Mr Merkley suggested he will hold up the nomination and force Republicans to find 60 needed votes for confirmation, with the party already holding a 52-48 majority in the Senate.

Several other Democrats came out in immediate opposition to Judge Gorsuch, including Massachusetts senator Elizabeth Warren, who said he has sided with large companies over workers.

Sherrod Brown, the senior senator for Ohio, said his rulings had not favoured American workers or women's rights, while Oregon senator Ron Wyden cited his stand against laws that allow terminally ill people to end their lives.

The judge set out his argument in his 2006 book The Future of Assisted Suicide and Euthanasia, writing: “All human beings are intrinsically valuable and the intentional taking of human life by private persons is always wrong.”

Judge Gorsuch, a Protestant, has sided with groups that successfully challenged the Obama administration's requirements for employers to provide health insurance including contraception in the Hobby Lobby Stores v Sebelius case.

"As they understand it, ordering their companies to provide insurance coverage for drugs or devices whose use is inconsistent with their faith itself violates their faith, representing a degree of complicity their religion disallows,” he wrote of the claimants.

Planned Parenthood is among the groups opposing his nomination, issuing a statement saying: “Nominees to the highest court in the land must make clear that they will protect our fundamental rights, including the right of a woman to control her body.”

The judge has never ruled on abortion and he is not expected to call into question high-profile rulings on the issue, same-sex marriage or interfere in a case currently before the Supreme Court on the rights of transgender students.

In 2013, he upheld a lower court's ruling that a police officer could not be prosecuted after using a taser on a 22-year-old student, who died from the incident.
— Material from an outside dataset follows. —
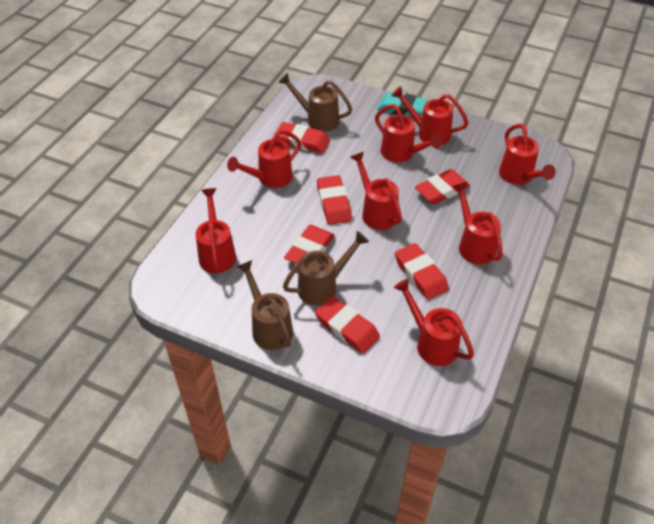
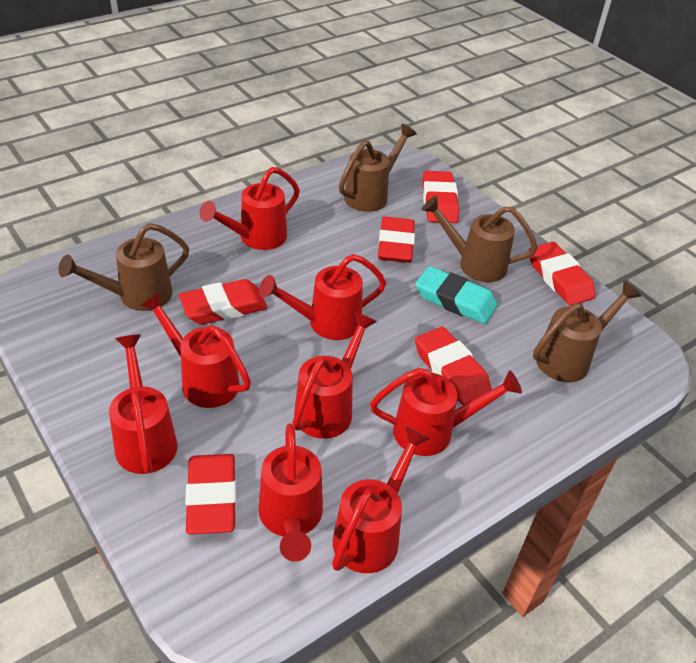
brown watering can: [237,260,293,350] [278,73,352,132] [283,231,369,306] = 3 -> [58,223,189,311] [339,124,417,212] [422,196,538,282] [533,281,641,382] = 4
He has also railed against “American liberals have becoming addicted to the courtroom” to “effect their social agenda” in an article for the National Review in 2005.

Like Antonin Scalia, the Supreme Court justice who died suddenly last year, Judge Gorsuch supports support textualism, the interpretation of law according to its plain text, and maintains a strict interpretation of the US Constitution as understood by the Founding Fathers.

Several Democrats could vote for Judge Gorsuch’s appointment, with Montana senator Jon Tester saying he could “share our values”.

He has been praised by Republicans, who are bracing for a potentially long struggle to have the 49-year-old judge confirmed as the court’s youngest justice in decades.

Five judges in the Supreme Court have voted to preserve abortion and gay rights, meaning Judge Gorsuch’s views on the issues are unlikely to have a major effect unless one of its liberal members leaves.

Upon his appointment, he vowed to "do all my powers permit to be a faithful servant of the Constitution and laws of this great country".